An idea to bring a few books on a trip to Zambia to celebrate the opening of a new school library has exceeded expectations.
For the flight, members of Cumnor United Reformed Church (URC) in Oxford had hoped to take an extra suitcase full of books but couldn’t after an appeal to the congregation and community resulted in 4,000 being donated.
Drawing on Cumnor’s ecumenical connections, professional help has been obtained with sorting and classifying the books, and negotiations are in hand to have them shipped to Zambia.
The trip in September was to celebrate the opening of Hope and Faith Christian Community School’s new building after £500,000 was donated through Cumnor URC to help create a new library (to be used by the school and community at large), two training rooms for catering and tailoring, three classes for the senior grade, an IT suite, toilets and showers, a sports hall, additional classrooms and adult education training rooms to add to the school’s existing facilities. A new kitchen and dining hall for 300 people was also built and is powered by solar energy.
The building, the work of which was and planned and delivered in partnership between Cumnor and Zambian colleagues, was formally opened on 9 September and is expected to be in full use by the school in October.
The church and school have been working together since 2005. The school is in one of Lusaka’s most deprived neighbourhoods and the church has helped with a variety of initiatives from providing a daily meal to the 500+ pupils to bursaries for trade and higher education for former students.
However, the relationship between them began in 2003 when Rosemary Mumbi rented a small house in Ng’ombe, a shanty compound in the capital city of Zambia and started a school with two pupils.
The Revd Nigel Appleton, Associate Minister of the church, said: “As numbers grew each year, another academic year or ‘grade’ was added, the school continued to grow in numbers and ambition.
“A milestone was reached when teaching was provided from pre-school and nursery classes to Grade Nine, the conclusion of junior education.
“With funding from supporters in Skye in Scotland and from Zambia Orphan Aid, some pupils were sponsored to continue their education at other schools. Subsequently, secondary education to Grade 12 was provided on site with these years being incorporated as a private school.”
Cumnor URC began supporting Rosemary’s work in 2005 when she visited her former teacher and life-long mentor Wyn Cornish.
“Wyn had taught Rosemary at Chipembi Girls’ School in the then Northern Rhodesia where she served with the Methodist Missionary Society from 1956,” added Nigel. “She returned to the UK in 1974 having made a substantial contribution to the, by then, independent Republic of Zambia. Wyn brought Rosemary to us at Cumnor URC where she spoke of her ambitions for the school.”
Since then, the Church has provided funding toward core costs and the feeding programme which gives every pupil a mid-day meal.

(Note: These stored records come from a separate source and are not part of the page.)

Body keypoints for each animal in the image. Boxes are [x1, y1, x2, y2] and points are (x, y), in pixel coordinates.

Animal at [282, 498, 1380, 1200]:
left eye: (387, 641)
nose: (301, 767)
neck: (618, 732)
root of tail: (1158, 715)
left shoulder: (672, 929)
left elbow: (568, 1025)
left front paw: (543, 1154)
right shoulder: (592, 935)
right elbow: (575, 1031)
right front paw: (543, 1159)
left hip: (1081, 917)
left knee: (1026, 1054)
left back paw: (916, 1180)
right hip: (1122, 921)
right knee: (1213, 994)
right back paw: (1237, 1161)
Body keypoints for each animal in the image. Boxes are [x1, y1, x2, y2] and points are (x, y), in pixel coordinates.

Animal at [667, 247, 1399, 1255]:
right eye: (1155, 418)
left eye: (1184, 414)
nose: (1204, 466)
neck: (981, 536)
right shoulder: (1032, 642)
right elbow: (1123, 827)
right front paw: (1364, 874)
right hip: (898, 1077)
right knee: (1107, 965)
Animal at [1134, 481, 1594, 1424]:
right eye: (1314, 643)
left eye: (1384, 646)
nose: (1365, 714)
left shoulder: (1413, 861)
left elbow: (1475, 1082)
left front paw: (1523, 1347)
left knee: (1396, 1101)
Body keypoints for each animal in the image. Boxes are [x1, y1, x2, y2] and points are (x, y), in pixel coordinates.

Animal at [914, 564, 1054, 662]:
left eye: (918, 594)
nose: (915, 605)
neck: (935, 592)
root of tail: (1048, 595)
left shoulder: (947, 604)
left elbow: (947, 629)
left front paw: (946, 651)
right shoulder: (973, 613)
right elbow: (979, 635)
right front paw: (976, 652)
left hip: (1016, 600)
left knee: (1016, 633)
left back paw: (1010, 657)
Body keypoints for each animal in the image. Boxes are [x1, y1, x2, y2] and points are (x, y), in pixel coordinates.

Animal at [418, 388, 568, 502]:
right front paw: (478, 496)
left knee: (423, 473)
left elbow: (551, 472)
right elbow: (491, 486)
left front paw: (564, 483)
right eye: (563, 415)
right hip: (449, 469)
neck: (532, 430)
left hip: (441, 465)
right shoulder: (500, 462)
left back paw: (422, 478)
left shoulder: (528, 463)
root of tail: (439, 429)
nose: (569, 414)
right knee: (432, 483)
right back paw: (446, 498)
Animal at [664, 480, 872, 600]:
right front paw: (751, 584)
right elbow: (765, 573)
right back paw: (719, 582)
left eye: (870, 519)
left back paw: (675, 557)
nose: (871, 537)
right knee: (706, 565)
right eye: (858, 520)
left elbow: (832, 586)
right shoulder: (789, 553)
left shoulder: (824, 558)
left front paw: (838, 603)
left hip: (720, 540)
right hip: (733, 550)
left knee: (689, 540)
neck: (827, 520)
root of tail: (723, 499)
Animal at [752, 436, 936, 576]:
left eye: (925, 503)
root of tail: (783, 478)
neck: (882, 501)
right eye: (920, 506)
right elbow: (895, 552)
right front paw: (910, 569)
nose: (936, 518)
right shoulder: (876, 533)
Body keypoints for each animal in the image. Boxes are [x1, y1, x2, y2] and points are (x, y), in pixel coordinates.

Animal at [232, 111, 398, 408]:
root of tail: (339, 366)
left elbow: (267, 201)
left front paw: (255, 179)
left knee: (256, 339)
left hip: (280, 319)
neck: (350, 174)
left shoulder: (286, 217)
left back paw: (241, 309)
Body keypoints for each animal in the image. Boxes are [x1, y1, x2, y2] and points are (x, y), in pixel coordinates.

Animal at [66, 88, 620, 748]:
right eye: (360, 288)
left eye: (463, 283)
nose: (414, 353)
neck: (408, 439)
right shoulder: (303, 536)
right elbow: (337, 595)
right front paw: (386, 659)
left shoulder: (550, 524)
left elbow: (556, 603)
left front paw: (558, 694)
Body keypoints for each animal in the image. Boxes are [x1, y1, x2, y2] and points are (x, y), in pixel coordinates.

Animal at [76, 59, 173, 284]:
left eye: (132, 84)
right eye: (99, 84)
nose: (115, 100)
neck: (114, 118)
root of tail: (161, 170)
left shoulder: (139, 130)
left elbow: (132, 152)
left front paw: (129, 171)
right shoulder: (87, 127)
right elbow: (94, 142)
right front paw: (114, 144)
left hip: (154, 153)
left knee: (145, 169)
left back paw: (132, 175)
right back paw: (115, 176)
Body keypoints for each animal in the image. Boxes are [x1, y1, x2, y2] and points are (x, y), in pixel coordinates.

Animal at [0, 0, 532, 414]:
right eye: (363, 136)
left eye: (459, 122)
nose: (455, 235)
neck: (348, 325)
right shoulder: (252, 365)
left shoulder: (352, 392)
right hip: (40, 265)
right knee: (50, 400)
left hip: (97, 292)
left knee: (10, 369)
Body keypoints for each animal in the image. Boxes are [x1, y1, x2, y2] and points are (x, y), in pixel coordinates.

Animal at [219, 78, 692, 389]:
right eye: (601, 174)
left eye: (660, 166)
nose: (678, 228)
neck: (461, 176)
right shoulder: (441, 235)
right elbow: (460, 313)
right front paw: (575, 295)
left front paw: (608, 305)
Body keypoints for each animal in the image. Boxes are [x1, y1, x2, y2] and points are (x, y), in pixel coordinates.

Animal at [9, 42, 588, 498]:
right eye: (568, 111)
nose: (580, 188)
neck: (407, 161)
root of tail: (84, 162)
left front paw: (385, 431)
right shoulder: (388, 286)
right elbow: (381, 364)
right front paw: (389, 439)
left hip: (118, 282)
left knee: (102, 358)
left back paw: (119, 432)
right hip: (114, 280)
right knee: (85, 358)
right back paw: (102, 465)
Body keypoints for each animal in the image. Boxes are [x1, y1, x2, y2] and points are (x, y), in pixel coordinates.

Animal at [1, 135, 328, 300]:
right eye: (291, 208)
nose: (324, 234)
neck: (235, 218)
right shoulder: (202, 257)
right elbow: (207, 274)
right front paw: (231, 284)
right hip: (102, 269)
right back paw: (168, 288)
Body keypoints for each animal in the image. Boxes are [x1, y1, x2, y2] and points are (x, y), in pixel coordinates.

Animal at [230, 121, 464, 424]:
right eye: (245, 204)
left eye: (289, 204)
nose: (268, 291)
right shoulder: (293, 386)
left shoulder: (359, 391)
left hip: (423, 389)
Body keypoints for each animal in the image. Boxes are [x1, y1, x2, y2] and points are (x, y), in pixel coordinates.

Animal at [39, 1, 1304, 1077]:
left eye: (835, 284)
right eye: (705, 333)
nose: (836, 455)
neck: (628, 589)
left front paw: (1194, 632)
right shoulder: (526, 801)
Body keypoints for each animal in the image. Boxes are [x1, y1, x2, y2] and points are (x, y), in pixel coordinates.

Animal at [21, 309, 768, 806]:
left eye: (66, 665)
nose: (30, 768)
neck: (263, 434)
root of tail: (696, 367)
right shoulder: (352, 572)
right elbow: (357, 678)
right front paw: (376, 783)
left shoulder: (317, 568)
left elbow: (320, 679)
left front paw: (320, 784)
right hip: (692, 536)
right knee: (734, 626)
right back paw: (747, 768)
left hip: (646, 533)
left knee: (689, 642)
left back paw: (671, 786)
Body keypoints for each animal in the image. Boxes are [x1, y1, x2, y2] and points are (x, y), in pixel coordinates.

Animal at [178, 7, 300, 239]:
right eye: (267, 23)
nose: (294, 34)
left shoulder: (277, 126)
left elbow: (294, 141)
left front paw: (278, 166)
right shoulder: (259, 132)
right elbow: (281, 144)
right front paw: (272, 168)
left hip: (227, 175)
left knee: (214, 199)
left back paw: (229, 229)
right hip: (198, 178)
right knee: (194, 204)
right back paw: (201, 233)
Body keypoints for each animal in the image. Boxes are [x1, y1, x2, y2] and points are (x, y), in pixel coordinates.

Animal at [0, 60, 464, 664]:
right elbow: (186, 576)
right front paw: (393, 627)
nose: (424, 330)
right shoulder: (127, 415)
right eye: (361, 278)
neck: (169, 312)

“In 2013 Rosemary, another member of the teaching staff and two senior pupils visited the UK,” continued Nigel. “Out of this visit came an initiative to form The Oxford Friends of Hope & Faith, an association of Cumnor URC open to all who wished to support the work of the school.”
Although the group has provided the school with funds for a variety of purposes, it’s principal work is funding awards to meet the fees and other costs for former pupils and staff of Hope & Faith and Max High, the secondary education to Grade 12 education provision incorporated as a private school, together with some other deserving young people to pursue higher education or trade training.
More than 30 young people have benefitted and a number of former pupils who qualified as teachers now teach at the school.